EXERCISE REQUIREMENTS -
1. Render this sentence from the Goldman Sachs hearings article in Spanish: "In a few corners of the financial world, however, some dissenting opinions could be heard."
2. Resume the Goldman Sachs hearings article from its final line.
━━━ DOCUMENT TEXT ━━━
Similar reactions came from others involved in the finance industry, annoyed that politicians were trying to blame Goldman Sachs for simply performing its role as a market-making investment bank.

Kevin McPartland, senior analyst at TABB Group, a New York-based financial services research and advisory firm, said he didn't learn much new in the hearings.

"Congress and Wall Street don't see eye to eye," he said. "Institutional traders are smart, well-informed people, yet someone is on each side of every trade with an opposing view. If not then we wouldn't have capital markets."

Behind the Curtain at Goldman Money-Making Machine

In a few corners of the financial world, however, some dissenting opinions could be heard.

Keith McCullough, former hedge fund manager and owner of securities research firm Hedgeye in New Haven, Conn., says the scrutiny on Goldman Sachs may reveal some ugly truths.

"Goldman's conflicted and compromised money machine of an opaque past is finally going to be held accountable to one question: What is it that you do to make all that money?"

Senators in Washington seemed intent to find an answer to the same question with their examination, directed at seven former and current Goldman employees, including Blankfein, "Fabulous Fab" Tourre and C.F.O. David Vinair. Throughout, the men defended themselves against unyielding criticism that they exploited the U.S. housing bubble at the expense of unwitting clients.

A Sh**ty Deal By Any Other Name?
━━━ GIVEN DATA ━━━
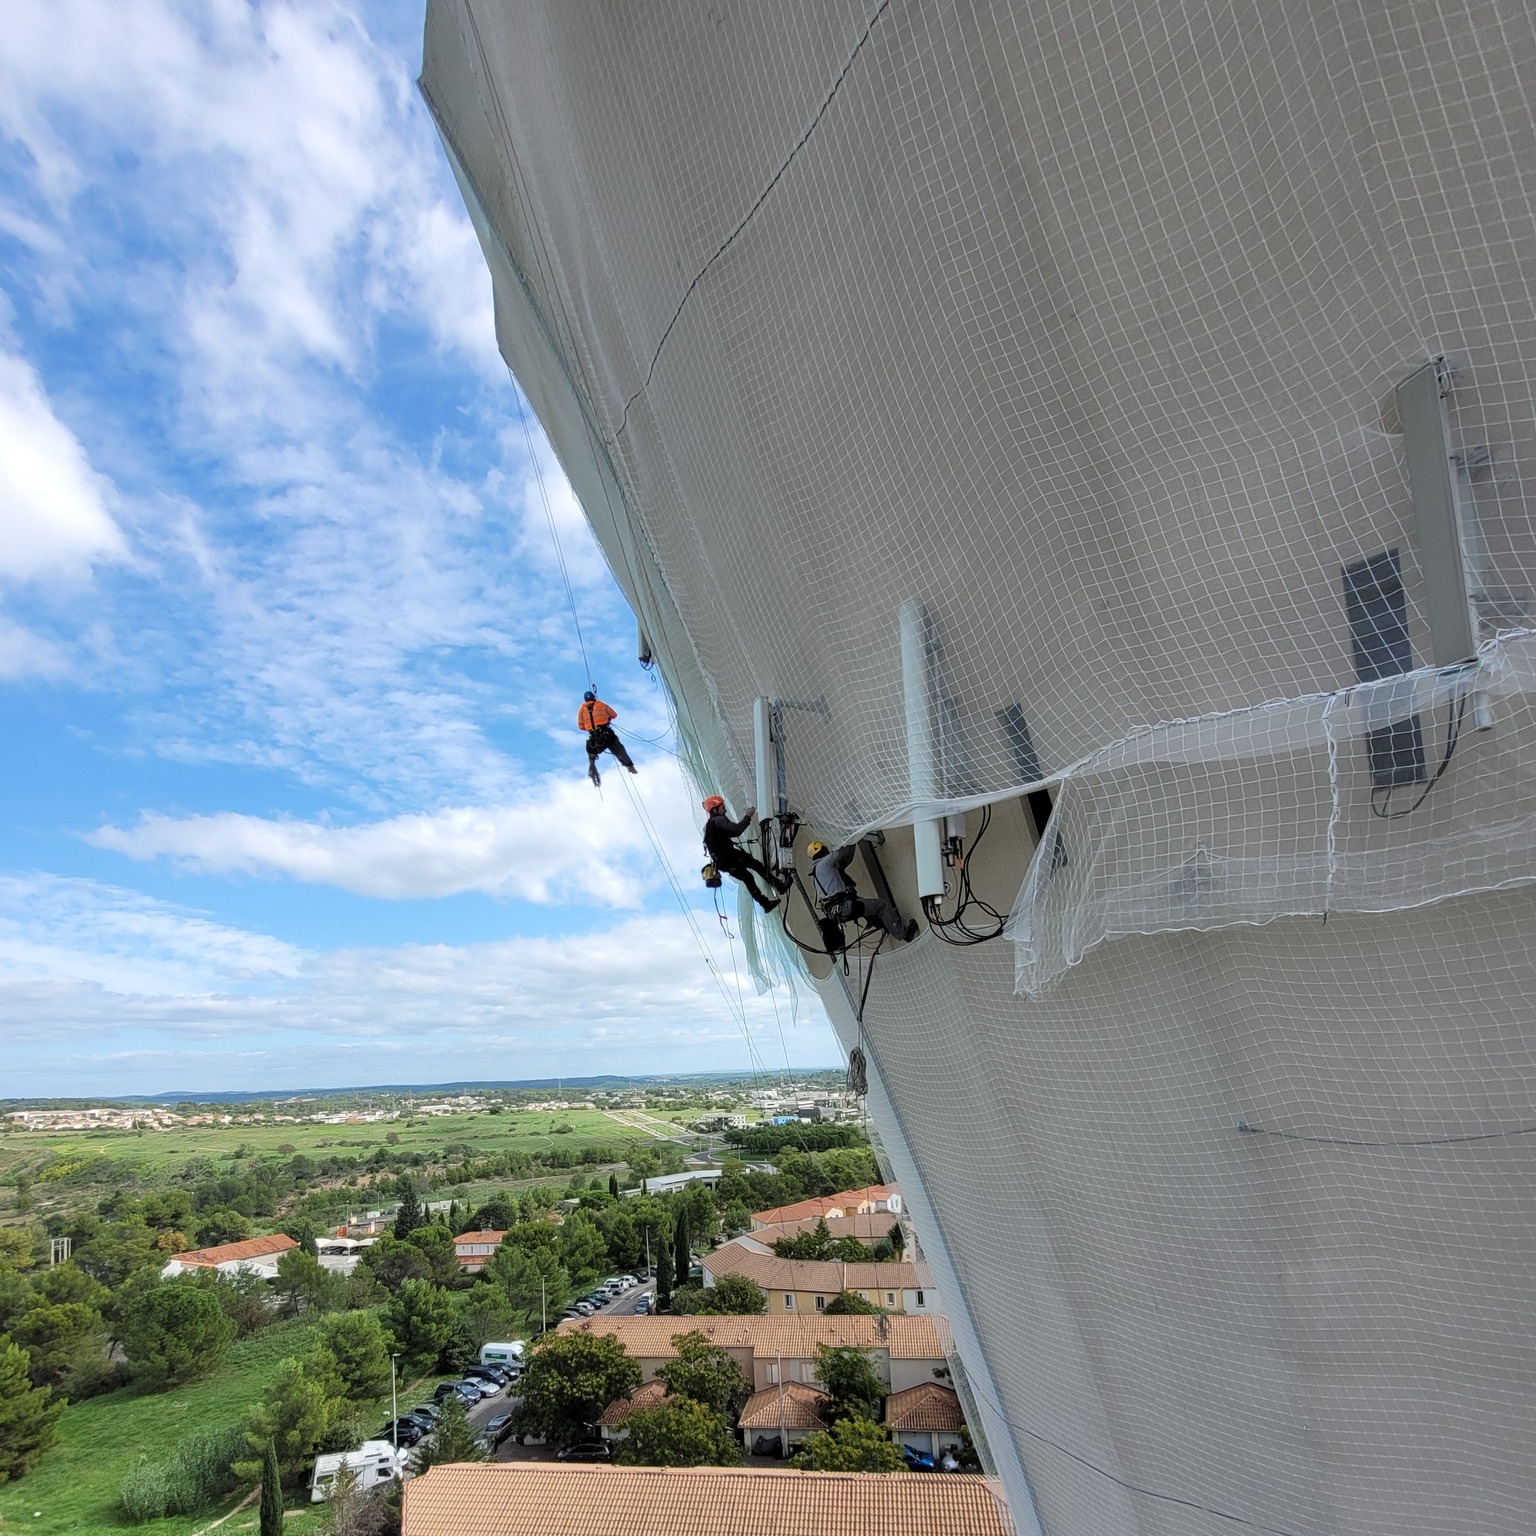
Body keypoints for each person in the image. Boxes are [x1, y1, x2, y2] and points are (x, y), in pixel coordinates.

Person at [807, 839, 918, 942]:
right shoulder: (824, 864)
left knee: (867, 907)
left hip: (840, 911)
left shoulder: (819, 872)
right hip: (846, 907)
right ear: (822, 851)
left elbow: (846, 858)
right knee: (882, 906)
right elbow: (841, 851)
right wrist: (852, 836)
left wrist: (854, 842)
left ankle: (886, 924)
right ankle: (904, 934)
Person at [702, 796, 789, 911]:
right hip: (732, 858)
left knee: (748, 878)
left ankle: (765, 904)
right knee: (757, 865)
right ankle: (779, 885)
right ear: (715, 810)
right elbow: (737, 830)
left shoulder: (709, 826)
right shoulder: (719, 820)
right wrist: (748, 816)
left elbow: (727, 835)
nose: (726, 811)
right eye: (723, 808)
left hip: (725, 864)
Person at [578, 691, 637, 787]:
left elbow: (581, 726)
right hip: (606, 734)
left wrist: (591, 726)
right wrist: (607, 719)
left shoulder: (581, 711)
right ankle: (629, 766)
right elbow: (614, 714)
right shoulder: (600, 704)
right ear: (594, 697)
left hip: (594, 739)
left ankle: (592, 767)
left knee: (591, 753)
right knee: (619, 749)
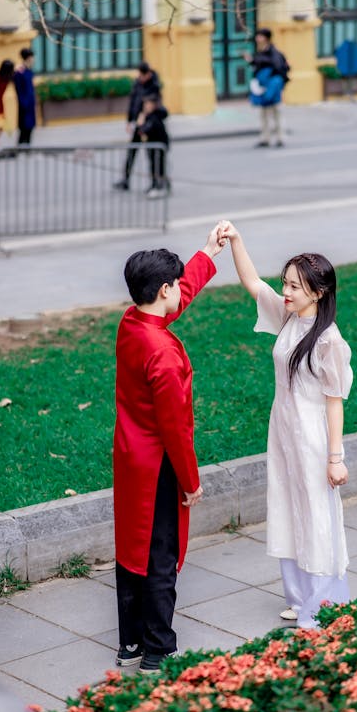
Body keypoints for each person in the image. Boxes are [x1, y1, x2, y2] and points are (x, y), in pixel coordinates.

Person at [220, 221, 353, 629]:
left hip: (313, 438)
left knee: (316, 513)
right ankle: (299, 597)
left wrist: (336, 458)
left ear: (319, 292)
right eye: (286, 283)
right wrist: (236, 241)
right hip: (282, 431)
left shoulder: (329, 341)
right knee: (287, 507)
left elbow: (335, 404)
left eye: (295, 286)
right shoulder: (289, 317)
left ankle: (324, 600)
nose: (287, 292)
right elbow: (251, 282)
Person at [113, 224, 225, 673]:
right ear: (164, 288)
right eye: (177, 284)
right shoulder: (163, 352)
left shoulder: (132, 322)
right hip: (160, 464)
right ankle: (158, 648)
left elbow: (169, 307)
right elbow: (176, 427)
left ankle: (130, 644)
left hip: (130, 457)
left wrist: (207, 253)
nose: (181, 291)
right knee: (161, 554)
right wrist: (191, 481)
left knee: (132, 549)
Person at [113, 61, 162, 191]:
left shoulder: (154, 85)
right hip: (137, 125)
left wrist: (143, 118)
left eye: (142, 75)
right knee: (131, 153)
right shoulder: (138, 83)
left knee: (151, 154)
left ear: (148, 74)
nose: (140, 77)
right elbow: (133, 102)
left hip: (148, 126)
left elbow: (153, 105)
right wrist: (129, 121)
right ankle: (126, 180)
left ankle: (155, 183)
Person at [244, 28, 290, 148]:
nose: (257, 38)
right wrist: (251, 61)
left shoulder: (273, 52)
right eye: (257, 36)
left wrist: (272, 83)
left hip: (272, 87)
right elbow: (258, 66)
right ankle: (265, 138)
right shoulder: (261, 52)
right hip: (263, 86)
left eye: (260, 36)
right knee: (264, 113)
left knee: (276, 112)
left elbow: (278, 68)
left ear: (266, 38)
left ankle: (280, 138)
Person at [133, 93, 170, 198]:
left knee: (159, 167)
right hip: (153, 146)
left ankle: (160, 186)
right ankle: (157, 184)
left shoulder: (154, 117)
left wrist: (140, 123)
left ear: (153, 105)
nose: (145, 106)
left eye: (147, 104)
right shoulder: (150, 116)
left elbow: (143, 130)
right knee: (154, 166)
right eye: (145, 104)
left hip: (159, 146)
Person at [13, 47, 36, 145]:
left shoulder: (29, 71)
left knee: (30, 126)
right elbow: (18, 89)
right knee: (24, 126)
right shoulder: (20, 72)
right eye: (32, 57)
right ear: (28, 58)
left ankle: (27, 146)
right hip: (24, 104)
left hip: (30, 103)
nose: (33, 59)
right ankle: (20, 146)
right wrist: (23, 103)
━━━
SOLVED PROBLEMS -
1. Sin embargo, en algunos rincones del mundo financiero se pudieron escuchar algunas opiniones disidentes.

2.
Blankfein stressed that he did not feel the firm had a responsibility to tell clients when it took "short positions" on -- what some refer to as betting against -- the products it was selling them, at least one of which was described as "sh**ty" in an internal company e-mail.

However, when pressed by senators, Blankfein voiced some support for more regulation of financial products. He said that "synthetic" financial products -- those that allow investors to make bets on the performance of certain securities without actually owning them -- "may be something that should not be permitted."

The hearing was held by the Senate Permanent Subcommittee on Investigations, which announced Monday that it had conducted an 18-month investigation that found Wall Street powerhouse Goldman Sachs helped create the housing bubble by selling securities backed by risky subprime mortgage loans and then profited off that bubble's bursting by secretly betting against the market.

Bob Pozen, chairman of Boston-based mutual fund giant MFS noted that Blankfein and Levin largely talked past each other during the hearings.

" Good political theater but now let's get down to fixing the problems," he said.